Die vielen Menschen in Deutschland bekannte Stimme des vermeintlichen Klitschko klingt in den nun von den Komikern geposteten Videosequenzen nicht nach dem Original. Giffey gibt unter anderem Auskunft über die Aufnahme ukrainischer Kriegsflüchtlinge.

Falsche Behauptungen, fehlerhafte Untertitel

Kein Beleg findet sich für die auf Reddit geäußerte Behauptung der russischen Komiker, dass Giffey bestätige, dass es „gravierende Probleme mit den ankommenden Flüchtlingen” gebe. Frerichs dementierte, dass Giffey in dem Video-Call so etwas gesagt habe. Auffällig auch: Untertitel zu den veröffentlichten Ausschnitten geben Giffeys Aussagen in dem Gespräch nicht immer korrekt wieder.

In den veröffentlichten Gesprächsausschnitten geht es auch um die Bitte des falschen Klitschko, Berlin möge bei der Ausrichtung einer Art Christopher Street Day in Kiew unterstützen. Giffey sagte, Berlin sei Regenbogenhauptstadt Europas und könne hier auf jeden Fall Rat geben. Bereits kurz nach dem Fake-Telefonat hatte sie erklärt, dass nicht zuletzt dieses Thema sie stutzig gemacht habe. „Das war angesichts des Krieges schon mehr als seltsam”, sagte sie damals. Die Verbindung sei dann beendet worden oder abgebrochen.
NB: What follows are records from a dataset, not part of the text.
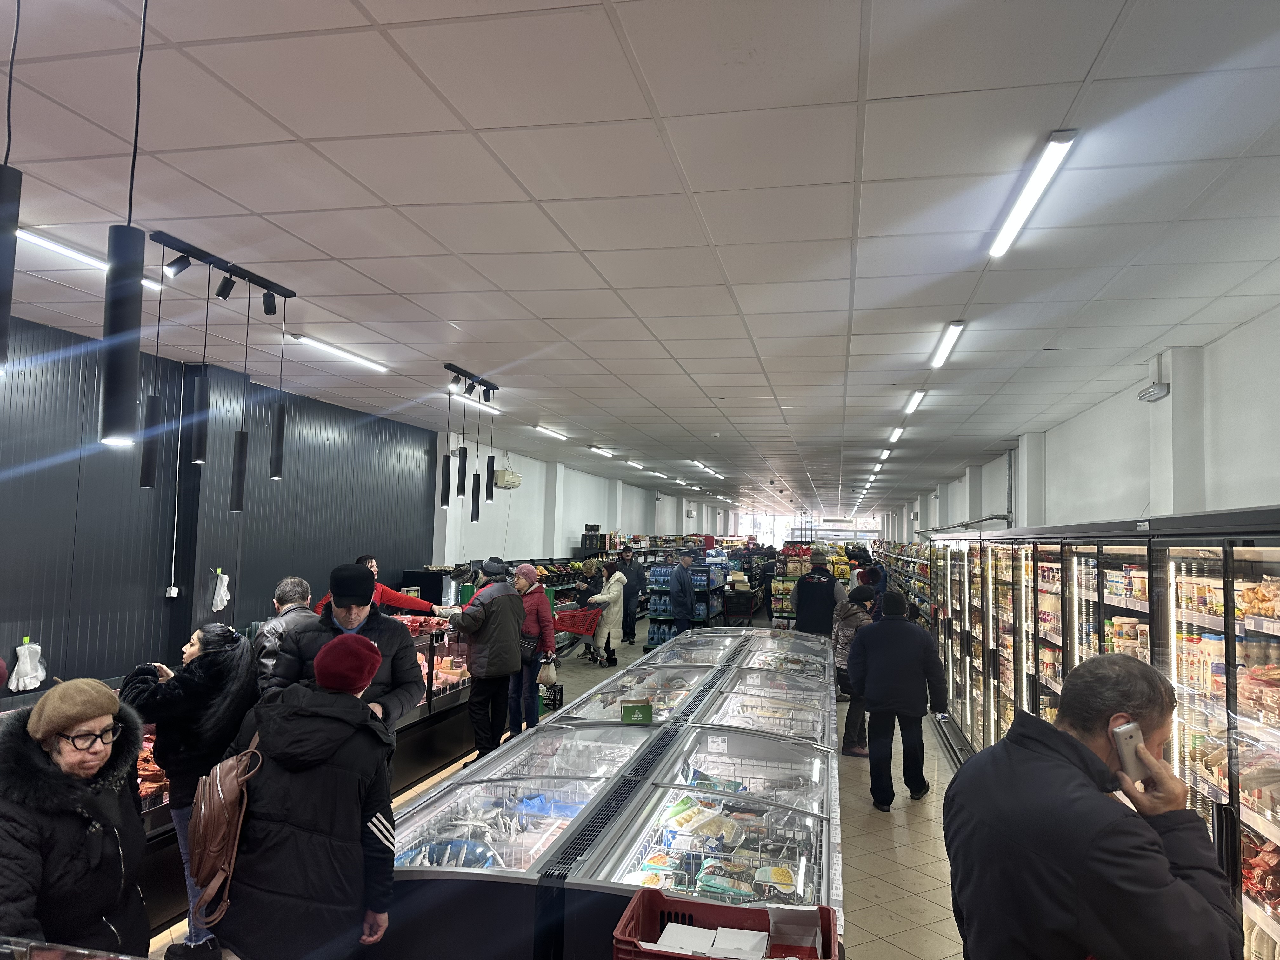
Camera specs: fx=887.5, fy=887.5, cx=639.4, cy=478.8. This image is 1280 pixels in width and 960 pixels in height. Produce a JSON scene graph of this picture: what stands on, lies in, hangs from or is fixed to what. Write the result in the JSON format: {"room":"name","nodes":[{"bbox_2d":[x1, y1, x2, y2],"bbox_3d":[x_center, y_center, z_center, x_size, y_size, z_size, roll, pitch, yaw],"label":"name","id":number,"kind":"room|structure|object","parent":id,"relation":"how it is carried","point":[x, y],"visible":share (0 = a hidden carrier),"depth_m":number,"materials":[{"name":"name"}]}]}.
{"room":"shop","nodes":[
{"label":"shop","id":0,"kind":"room"},
{"bbox_2d":[0,312,443,695],"bbox_3d":[-3.818,0.562,5.926,0.227,3.204,9.176,0,-4,12],"label":"left wall","id":1,"kind":"structure","parent":0,"point":[25,619],"depth_m":6.70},
{"bbox_2d":[8,639,46,691],"bbox_3d":[-3.812,1.162,5.535,0.118,0.302,0.222,0,-4,12],"label":"white glove","id":2,"kind":"object","parent":1,"relation":"hanging from","point":[27,657],"visible":0.99,"depth_m":5.50,"materials":[{"name":"white plastic"}]},
{"bbox_2d":[165,584,179,597],"bbox_3d":[-3.449,0.832,6.536,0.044,0.090,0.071,0,-4,12],"label":"wall socket","id":3,"kind":"object","parent":1,"relation":"attached to","point":[173,590],"visible":0.98,"depth_m":6.52,"materials":[{"name":"white plastic"}]},
{"bbox_2d":[210,568,231,611],"bbox_3d":[-3.383,0.899,7.167,0.125,0.331,0.171,0,-4,12],"label":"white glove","id":4,"kind":"object","parent":1,"relation":"hanging from","point":[223,576],"visible":0.98,"depth_m":7.13,"materials":[{"name":"white"}]},
{"bbox_2d":[153,600,971,959],"bbox_3d":[0.864,2.468,8.466,5.783,0.164,18.769,0,-4,12],"label":"floor","id":5,"kind":"structure","parent":0,"point":[923,824],"depth_m":5.31,"materials":[{"name":"beige tile"}]},
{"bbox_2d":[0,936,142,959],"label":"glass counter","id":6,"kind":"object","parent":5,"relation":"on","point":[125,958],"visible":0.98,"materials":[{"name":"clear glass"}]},
{"bbox_2d":[0,677,149,959],"bbox_3d":[-1.630,1.241,2.449,0.529,1.219,0.652,2,-4,-12],"label":"woman","id":7,"kind":"object","parent":5,"relation":"on","point":[78,767],"visible":0.93,"depth_m":2.40},
{"bbox_2d":[120,624,259,959],"bbox_3d":[-1.951,1.354,3.833,0.587,1.304,0.560,0,-4,12],"label":"woman","id":8,"kind":"object","parent":5,"relation":"on","point":[194,649],"visible":0.57,"depth_m":3.72},
{"bbox_2d":[252,575,318,691],"bbox_3d":[-1.929,1.184,4.788,0.494,1.231,0.587,0,-4,12],"label":"man","id":9,"kind":"object","parent":5,"relation":"on","point":[292,587],"visible":0.33,"depth_m":4.66},
{"bbox_2d":[123,617,478,932],"bbox_3d":[-2.129,1.619,5.266,1.131,1.034,3.964,0,-4,12],"label":"display counter","id":10,"kind":"object","parent":5,"relation":"on","point":[147,791],"visible":0.21,"depth_m":5.65,"materials":[{"name":"glass"}]},
{"bbox_2d":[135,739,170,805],"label":"meat","id":11,"kind":"object","parent":10,"relation":"in","point":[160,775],"visible":0.29,"depth_m":3.99,"materials":[{"name":"food"}]},
{"bbox_2d":[216,632,399,959],"bbox_3d":[-1.048,1.230,2.799,0.554,1.408,0.569,0,-4,12],"label":"woman","id":12,"kind":"object","parent":5,"relation":"on","point":[319,756],"visible":0.91,"depth_m":2.66},
{"bbox_2d":[186,722,265,927],"bbox_3d":[-1.285,1.064,2.769,0.242,0.474,0.350,0,-4,12],"label":"backpack","id":13,"kind":"object","parent":12,"relation":"attached to","point":[218,786],"visible":0.83,"depth_m":2.66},
{"bbox_2d":[262,563,423,738],"bbox_3d":[-1.372,1.174,4.124,0.653,1.513,0.599,1,-4,-1],"label":"man","id":14,"kind":"object","parent":5,"relation":"on","point":[404,700],"visible":0.45,"depth_m":4.07},
{"bbox_2d":[312,555,446,616],"bbox_3d":[-2.109,1.362,7.118,0.995,1.404,0.623,1,-4,1],"label":"person","id":15,"kind":"object","parent":5,"relation":"on","point":[377,598],"visible":0.23,"depth_m":7.08},
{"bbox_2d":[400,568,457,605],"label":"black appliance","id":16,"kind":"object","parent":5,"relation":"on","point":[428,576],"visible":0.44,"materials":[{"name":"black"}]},
{"bbox_2d":[449,559,527,762],"bbox_3d":[-1.178,1.411,6.877,0.563,1.556,0.554,-1,-5,33],"label":"man","id":17,"kind":"object","parent":5,"relation":"on","point":[489,657],"visible":0.94,"depth_m":6.72},
{"bbox_2d":[426,556,589,610],"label":"shelf","id":18,"kind":"object","parent":5,"relation":"on","point":[560,584],"visible":0.19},
{"bbox_2d":[507,562,556,738],"bbox_3d":[-1.009,1.522,7.614,0.533,1.451,0.532,0,-4,12],"label":"woman","id":19,"kind":"object","parent":5,"relation":"on","point":[528,568],"visible":0.68,"depth_m":7.47},
{"bbox_2d":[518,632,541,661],"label":"handbag","id":20,"kind":"object","parent":19,"relation":"hanging from","point":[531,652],"visible":0.64,"depth_m":7.64,"materials":[{"name":"black leather"}]},
{"bbox_2d":[535,653,558,686],"bbox_3d":[-0.848,1.746,8.018,0.225,0.272,0.148,0,-4,12],"label":"handbag","id":21,"kind":"object","parent":19,"relation":"in","point":[547,681],"visible":0.85,"depth_m":7.97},
{"bbox_2d":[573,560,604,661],"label":"person","id":22,"kind":"object","parent":5,"relation":"on","point":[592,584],"visible":0.55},
{"bbox_2d":[584,561,626,667],"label":"woman","id":23,"kind":"object","parent":5,"relation":"on","point":[605,598],"visible":0.83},
{"bbox_2d":[552,605,602,635],"bbox_3d":[-0.834,1.877,11.708,0.635,0.313,0.455,0,-4,12],"label":"shopping cart","id":24,"kind":"object","parent":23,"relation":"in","point":[570,614],"visible":0.77,"depth_m":11.58,"materials":[{"name":"red plastic"}]},
{"bbox_2d":[381,629,845,959],"bbox_3d":[0.168,1.649,4.055,1.383,0.929,3.677,0,-4,12],"label":"display case","id":25,"kind":"object","parent":5,"relation":"on","point":[820,775],"visible":0.8,"depth_m":3.10,"materials":[{"name":"glass"}]},
{"bbox_2d":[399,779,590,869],"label":"fish","id":26,"kind":"object","parent":25,"relation":"in","point":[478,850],"visible":0.62,"depth_m":2.96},
{"bbox_2d":[620,700,653,724],"bbox_3d":[-0.014,1.107,4.196,0.144,0.095,0.076,2,-4,-5],"label":"green box","id":27,"kind":"object","parent":25,"relation":"on","point":[626,711],"visible":0.99,"depth_m":4.17,"materials":[{"name":"green cardboard"}]},
{"bbox_2d":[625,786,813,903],"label":"packaged goods","id":28,"kind":"object","parent":25,"relation":"in","point":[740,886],"visible":0.65,"depth_m":2.79,"materials":[{"name":"multicoloured plastic"}]},
{"bbox_2d":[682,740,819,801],"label":"wire basket","id":29,"kind":"object","parent":25,"relation":"in","point":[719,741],"visible":0.64,"depth_m":3.63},
{"bbox_2d":[617,546,645,641],"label":"person","id":30,"kind":"object","parent":5,"relation":"on","point":[631,579],"visible":0.85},
{"bbox_2d":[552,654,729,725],"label":"display case","id":31,"kind":"object","parent":5,"relation":"on","point":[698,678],"visible":0.29,"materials":[{"name":"glass"}]},
{"bbox_2d":[667,553,695,637],"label":"man","id":32,"kind":"object","parent":5,"relation":"on","point":[682,574],"visible":0.95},
{"bbox_2d":[639,542,731,647],"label":"shelf","id":33,"kind":"object","parent":5,"relation":"on","point":[661,614],"visible":0.51,"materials":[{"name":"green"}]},
{"bbox_2d":[615,885,839,959],"bbox_3d":[0.188,1.075,1.956,0.450,0.198,0.330,0,-4,12],"label":"red crate","id":34,"kind":"object","parent":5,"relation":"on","point":[650,891],"visible":0.9,"depth_m":2.09,"materials":[{"name":"red plastic"}]},
{"bbox_2d":[654,920,770,959],"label":"cardboard boxes","id":35,"kind":"object","parent":34,"relation":"in","point":[666,931],"visible":0.94,"depth_m":2.07,"materials":[{"name":"white paper"}]},
{"bbox_2d":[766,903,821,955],"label":"cardboard box","id":36,"kind":"object","parent":34,"relation":"in","point":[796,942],"visible":0.97,"depth_m":2.03,"materials":[{"name":"paper"}]},
{"bbox_2d":[722,582,757,627],"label":"shopping cart","id":37,"kind":"object","parent":5,"relation":"on","point":[751,609],"visible":0.96,"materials":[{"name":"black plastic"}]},
{"bbox_2d":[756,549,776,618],"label":"person","id":38,"kind":"object","parent":5,"relation":"on","point":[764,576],"visible":0.55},
{"bbox_2d":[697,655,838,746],"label":"display case","id":39,"kind":"object","parent":5,"relation":"on","point":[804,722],"visible":0.32,"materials":[{"name":"glass"}]},
{"bbox_2d":[769,543,853,628],"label":"display","id":40,"kind":"object","parent":5,"relation":"on","point":[785,614],"visible":0.31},
{"bbox_2d":[792,549,843,635],"bbox_3d":[2.090,1.651,10.327,0.579,1.611,0.594,1,-4,2],"label":"man","id":41,"kind":"object","parent":5,"relation":"on","point":[814,582],"visible":0.78,"depth_m":10.17},
{"bbox_2d":[832,581,878,756],"bbox_3d":[1.912,1.688,7.748,0.502,1.367,0.596,0,-4,12],"label":"person","id":42,"kind":"object","parent":5,"relation":"on","point":[846,641],"visible":0.5,"depth_m":7.64},
{"bbox_2d":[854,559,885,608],"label":"person","id":43,"kind":"object","parent":5,"relation":"on","point":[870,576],"visible":0.36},
{"bbox_2d":[846,586,947,808],"bbox_3d":[1.800,1.526,6.259,0.584,1.456,0.599,2,-4,-13],"label":"man","id":44,"kind":"object","parent":5,"relation":"on","point":[891,668],"visible":0.99,"depth_m":6.10},
{"bbox_2d":[877,540,933,628],"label":"shelf","id":45,"kind":"object","parent":5,"relation":"on","point":[907,592],"visible":0.25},
{"bbox_2d":[941,651,1241,959],"bbox_3d":[1.030,1.133,2.026,0.573,1.352,0.604,2,-4,-12],"label":"man","id":46,"kind":"object","parent":5,"relation":"on","point":[1087,751],"visible":0.99,"depth_m":1.91},
{"bbox_2d":[1108,717,1149,784],"bbox_3d":[1.096,0.606,1.974,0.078,0.125,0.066,2,-4,-14],"label":"smartphone","id":47,"kind":"object","parent":46,"relation":"in","point":[1124,732],"visible":0.78,"depth_m":1.96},
{"bbox_2d":[924,509,1279,959],"bbox_3d":[2.579,1.245,4.719,1.053,1.926,5.288,0,-4,12],"label":"refrigerated display case","id":48,"kind":"object","parent":5,"relation":"on","point":[1276,832],"visible":0.74,"depth_m":3.36,"materials":[{"name":"glass"}]},
{"bbox_2d":[427,433,737,566],"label":"far left wall","id":49,"kind":"structure","parent":0,"point":[584,523],"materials":[{"name":"white paint"}]},
{"bbox_2d":[493,464,522,489],"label":"air conditioner","id":50,"kind":"object","parent":49,"relation":"attached to","point":[507,485],"visible":0.91,"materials":[{"name":"white plastic"}]},
{"bbox_2d":[0,0,1279,523],"bbox_3d":[0.947,-0.685,9.791,7.302,0.121,22.623,0,-4,12],"label":"ceiling","id":51,"kind":"structure","parent":0,"point":[666,109],"depth_m":3.39,"materials":[{"name":"white tile"}]},
{"bbox_2d":[0,0,22,374],"bbox_3d":[-1.335,-0.756,1.854,0.100,1.099,0.100,0,-4,12],"label":"pendant lamp","id":52,"kind":"object","parent":51,"relation":"hanging from","point":[3,323],"visible":1,"depth_m":1.83,"materials":[{"name":"black metal"}]},
{"bbox_2d":[17,227,168,290],"bbox_3d":[-2.720,-1.072,4.263,0.098,0.059,1.164,0,-4,12],"label":"ceiling light","id":53,"kind":"object","parent":51,"relation":"attached to","point":[62,248],"visible":0.59,"depth_m":4.17,"materials":[{"name":"white plastic"}]},
{"bbox_2d":[100,1,146,449],"bbox_3d":[-1.175,-0.651,2.055,0.110,1.179,0.110,0,-4,12],"label":"pendant lamp","id":54,"kind":"object","parent":51,"relation":"hanging from","point":[125,361],"visible":0.99,"depth_m":2.00,"materials":[{"name":"black metal"}]},
{"bbox_2d":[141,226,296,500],"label":"pendant light","id":55,"kind":"object","parent":51,"relation":"hanging from","point":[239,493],"visible":0.99,"depth_m":4.20,"materials":[{"name":"black metal"}]},
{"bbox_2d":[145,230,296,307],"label":"track light","id":56,"kind":"object","parent":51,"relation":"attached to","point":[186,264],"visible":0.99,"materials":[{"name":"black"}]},
{"bbox_2d":[289,333,389,372],"bbox_3d":[-2.187,-0.920,6.544,0.106,0.055,1.265,0,-4,12],"label":"ceiling light","id":57,"kind":"object","parent":51,"relation":"attached to","point":[340,353],"visible":0.98,"depth_m":6.40,"materials":[{"name":"white plastic"}]},
{"bbox_2d":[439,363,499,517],"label":"pendant light","id":58,"kind":"object","parent":51,"relation":"hanging from","point":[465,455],"visible":0.99,"depth_m":7.21,"materials":[{"name":"black metal"}]},
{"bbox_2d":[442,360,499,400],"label":"track light","id":59,"kind":"object","parent":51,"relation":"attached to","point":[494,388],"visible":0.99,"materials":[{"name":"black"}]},
{"bbox_2d":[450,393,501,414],"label":"ceiling light","id":60,"kind":"object","parent":51,"relation":"attached to","point":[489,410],"visible":0.65,"depth_m":8.39,"materials":[{"name":"white plastic"}]},
{"bbox_2d":[532,424,568,439],"bbox_3d":[-1.136,-0.610,11.332,0.114,0.075,1.094,0,-4,12],"label":"ceiling light","id":61,"kind":"object","parent":51,"relation":"attached to","point":[544,431],"visible":0.98,"depth_m":11.19,"materials":[{"name":"white plastic"}]},
{"bbox_2d":[586,445,615,457],"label":"ceiling light","id":62,"kind":"object","parent":51,"relation":"attached to","point":[600,450],"visible":0.98,"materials":[{"name":"white plastic"}]},
{"bbox_2d":[623,458,645,469],"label":"ceiling light","id":63,"kind":"object","parent":51,"relation":"attached to","point":[634,463],"visible":0.98,"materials":[{"name":"white plastic"}]},
{"bbox_2d":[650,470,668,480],"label":"ceiling light","id":64,"kind":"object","parent":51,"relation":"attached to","point":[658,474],"visible":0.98,"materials":[{"name":"white plastic"}]},
{"bbox_2d":[689,459,720,475],"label":"ceiling light","id":65,"kind":"object","parent":51,"relation":"attached to","point":[698,463],"visible":0.98,"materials":[{"name":"white plastic"}]},
{"bbox_2d":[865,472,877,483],"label":"ceiling light","id":66,"kind":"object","parent":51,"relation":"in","point":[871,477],"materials":[{"name":"white plastic"}]},
{"bbox_2d":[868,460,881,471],"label":"ceiling light","id":67,"kind":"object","parent":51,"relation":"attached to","point":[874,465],"visible":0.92,"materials":[{"name":"white plastic"}]},
{"bbox_2d":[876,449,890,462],"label":"ceiling light","id":68,"kind":"object","parent":51,"relation":"attached to","point":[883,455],"visible":0.94,"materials":[{"name":"white plastic"}]},
{"bbox_2d":[886,425,904,443],"bbox_3d":[3.105,-0.547,10.802,0.100,0.086,1.254,0,-4,12],"label":"ceiling light","id":69,"kind":"object","parent":51,"relation":"attached to","point":[896,434],"visible":0.96,"depth_m":10.54,"materials":[{"name":"white plastic"}]},
{"bbox_2d":[903,388,926,414],"bbox_3d":[2.538,-0.721,8.199,0.089,0.078,1.220,0,-4,12],"label":"ceiling light","id":70,"kind":"object","parent":51,"relation":"attached to","point":[915,399],"visible":0.96,"depth_m":8.03,"materials":[{"name":"white plastic"}]},
{"bbox_2d":[928,320,966,368],"bbox_3d":[2.013,-0.882,5.831,0.084,0.072,1.102,0,-4,12],"label":"ceiling light","id":71,"kind":"object","parent":51,"relation":"attached to","point":[955,329],"visible":0.98,"depth_m":5.71,"materials":[{"name":"white plastic"}]},
{"bbox_2d":[986,128,1078,260],"bbox_3d":[1.448,-1.039,3.294,0.084,0.068,1.059,0,-4,12],"label":"ceiling light","id":72,"kind":"object","parent":51,"relation":"attached to","point":[1029,200],"visible":0.98,"depth_m":3.17,"materials":[{"name":"white plastic"}]},
{"bbox_2d":[737,511,878,550],"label":"window","id":73,"kind":"structure","parent":0,"point":[849,533],"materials":[{"name":"white glass"}]},
{"bbox_2d":[878,303,1279,542],"bbox_3d":[4.614,1.040,10.672,0.261,3.188,22.038,0,-4,12],"label":"right wall","id":74,"kind":"structure","parent":0,"point":[1265,493],"depth_m":6.60,"materials":[{"name":"white paint"}]},
{"bbox_2d":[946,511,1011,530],"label":"pipe","id":75,"kind":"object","parent":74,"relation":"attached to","point":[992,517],"visible":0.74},
{"bbox_2d":[1138,374,1170,401],"bbox_3d":[3.463,-0.592,5.973,0.126,0.116,0.242,0,-4,12],"label":"emergency light","id":76,"kind":"object","parent":74,"relation":"attached to","point":[1146,393],"visible":0.98,"depth_m":5.92,"materials":[{"name":"white"}]}
]}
Alexej Stoljarow und Wladimir Kusnezow alias „Vovan und Lexus” sind in Russland seit Jahren bekannt dafür, Politiker und andere internationale Promis mit Fake-Anrufen hereinzulegen. Vor geraumer Zeit räumten sie nach ARD-Angaben in einem „Kontraste”-Interview ein, für eine Internetplattform zu arbeiten, die dem russischen Staatskonzern Gazprom gehört.